There’s a bit of a pause on the other end, and Colin can just picture Ryan looking clueless like a deer caught in a headlight and laughs softly to himself. “Oh, you’re welcome.” Ryan sounds confused, but happy, too. “This isn’t like you at all, since when did you turn so polite and retrospective?”
“Since I turned fifty, you jerk.”
“I knew it wouldn’t last,” Ryan says, and both boys continue to laugh and joke for the best part of half an hour, lapping up the chemistry like two starved cats. “Oh, I haven’t said it yet! Happy birthday.”
Colin smiles. “Thanks, how about a hug?”
“Not right now,” laughs Ryan. “I’ll owe you one.”
“I may hold you to that.” Colin twirls the phone cord around his fingers, as if twining them through hair. “Say hi to Pat and the kids for me.”

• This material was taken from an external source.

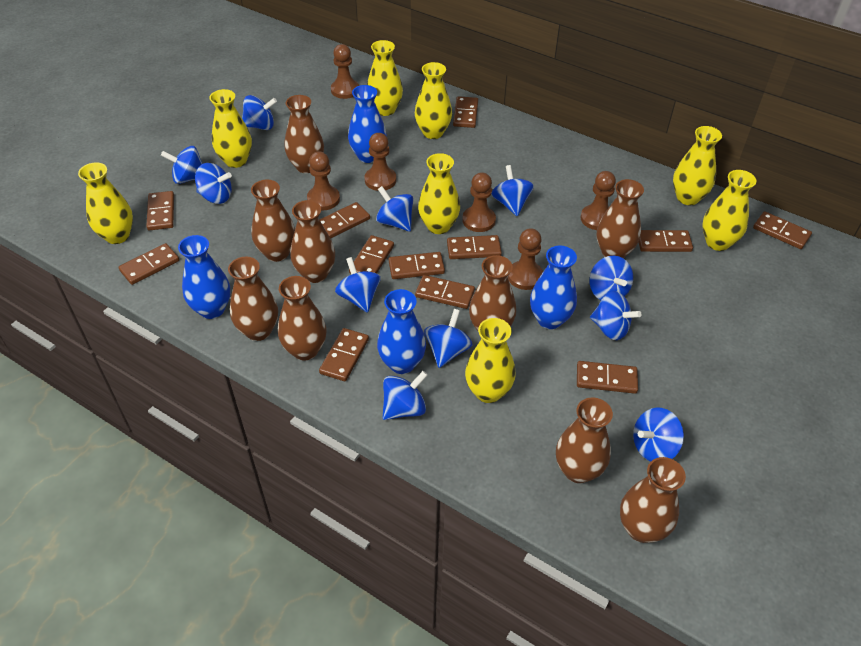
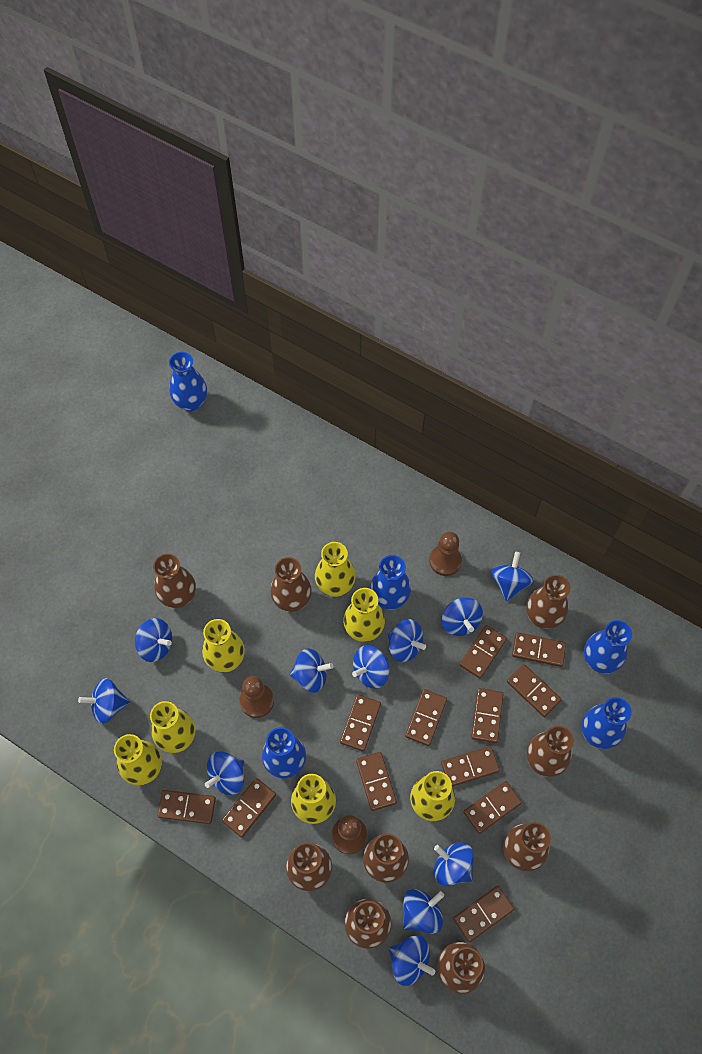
blue vase: [178,235,230,319] [348,85,387,163] [377,289,426,374] [530,246,577,329] = 4 -> [169,352,207,412] [262,727,306,779] [370,555,411,610] [582,697,631,749] [584,620,632,674] = 5
brown pawn: [307,151,340,211] [331,44,359,99] [365,133,396,191] [462,172,496,232] [508,228,543,290] [581,171,616,230] = 6 -> [239,676,274,718] [331,815,368,854] [429,532,462,576] = 3
yellow vase: [78,162,133,244] [209,89,252,168] [367,40,403,116] [415,62,452,139] [418,153,460,234] [465,318,516,403] [673,126,722,205] [702,170,757,251] = 8 -> [114,734,162,785] [150,701,196,753] [202,619,245,673] [291,774,336,824] [315,542,356,597] [343,588,385,642] [410,771,455,821] = 7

“Will do. Tell you what, I’ll keep the guest room clean for you, if you feel like dropping by for a day or two.”
“Yeah, that’d be nice.”
Deb walks into the room suddenly, tugging Colin towards the kitchen with a huge smile. The Canadian sighs playfully and nods. “I have to go, Ry. I think my birthday’s getting started.”
Ryan laughs again. “Alright, you have fun. And don’t throw your back out, grandpa.”
Colin thinks for a moment, says, “Tapioca!” into the phone and quickly hangs up, falling into his wife’s arms as they share in the joy of being alive.